Source : Mythe aryen et rêve impérial dans la Russie du dix-neuvième siècle par Marlène Laruelle, préface de Pierre-André Taguieff, CNRS éditions, collection États, sociétés, nation, mondes russes.
Diplômé de
l’Université de Saint-Pétersbourg en 1854 et élève du linguiste I. I.
Sreznevski, Lamanski mène une brillante carrière de slaviste, de linguiste, de
géographe. Il séjourne en Europe centrale de 1862 à 1864 et obtient l’année
suivante une chaire à l’Université de Saint-Pétersbourg. Il est rapidement
nommé secrétaire de la section d’ethnologie de la Société impériale de
géographie, devient le fondateur et l’éditeur du journal ethnographique de la
Société Zivaja starina, puis est élu à l’Académie des Sciences en 1899.
Il contribue à
créer une grande école de slavistes présente dans toutes les universités du
pays. Sa thèse de doctorat, De l’étude historique du monde gréco-slave en
Europe soutenue et parue en 1871, se focalise sur la version occidentale du
monde russe et se veut une réponse définitive aux « errements »

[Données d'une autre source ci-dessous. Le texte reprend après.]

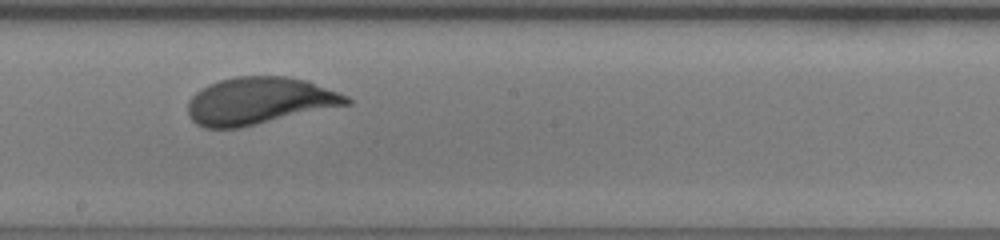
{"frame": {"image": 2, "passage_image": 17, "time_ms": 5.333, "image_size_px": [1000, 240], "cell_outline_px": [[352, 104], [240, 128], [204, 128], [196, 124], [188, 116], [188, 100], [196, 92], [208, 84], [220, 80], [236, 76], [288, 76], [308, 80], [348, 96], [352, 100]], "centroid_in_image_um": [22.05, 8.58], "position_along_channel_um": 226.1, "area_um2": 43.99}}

français et allemands. Tout le deuxième chapitre est ainsi consacré à des
citations et à des commentaires de textes allemands sur les Slaves. Il y
dénonce leur historiographie et leur linguistique ethno-centrées, toujours
partisanes dans leur jugement sur les Slaves et promptes à affirmer la
supériorité germanique : la thèse allemande du fonds celte des Slaves ne
servirait qu’à présenter ces derniers à l’état premier du monde, au service de
Germains assimilés aux civilisateurs européens.
Lui déplaît également l’idée de centralité développée en Allemagne : la présomption d’un Mitteleuropa s’avançant vers le monde slave revient à mongoliser la Russie. Si l’Allemagne et les Slaves sous sa domination sont au milieu de l’Europe, comment alors accuser la Russie d’être en Asie et non en Europe de l’Est ? Lamanski invite les Occidentaux à réaliser que l’humanité aryenne et chrétienne est double, romano-germanique, mais également slave.
Cette
conscience européenne devrait permettre de contrer le nationalisme prussien et
le mépris généralisé pour les Slaves qui auraient pourtant sauvé l’Europe des masses
touraniennes. « En comparant les Slaves aux Touraniens, les écrivains
allemands sont exclusivement menés par la volonté de rabaisser les Slaves et
pas du tout à expliquer notre destin. » Il dénonce également la tendance
qui se fait jour en France de différencier les alliés slaves des
« Moscovites » touraniens et cite Henri Martin, Edouard Talbot,
Casimir Delamarre. Il insiste sur l’origine polonaise de cette définition de la
Russie et ses nombreux sous-entendus politiques.
Comment la France
peut-elle ne pas comprendre que le panslavisme est son allié contre une
Allemagne qui prétend à l’exclusivité aryenne.
Lamanski consacre enfin une part non négligeable de sa réflexion aux inégalités de traitement dont sont victimes les Russes dans le discours occidental. Pourquoi les Finnois et les Hongrois seraient-il devenus « aryens de cœur » selon la formule de Henri Martin et non les Russes ? Pourquoi l’Empire serait-il synonyme de touranisation pour la Russie alors que les Américains et les Espagnols du Nouveau monde sont eux aussi métissés avec des peuples non-aryens et n’en restent pas moins considérés comme des Européens ?
La Russie ne peut selon lui être accusée de touranisme puisqu’elle a en réalité plus aryanisé ses allogène en les russifiant et en les christianisant qu’elle ne s’est elle-même touranisée. Son histoire même est celle de la lutte permanente, des Petchénègues aux Mongols, contre le monde steppique du Touran.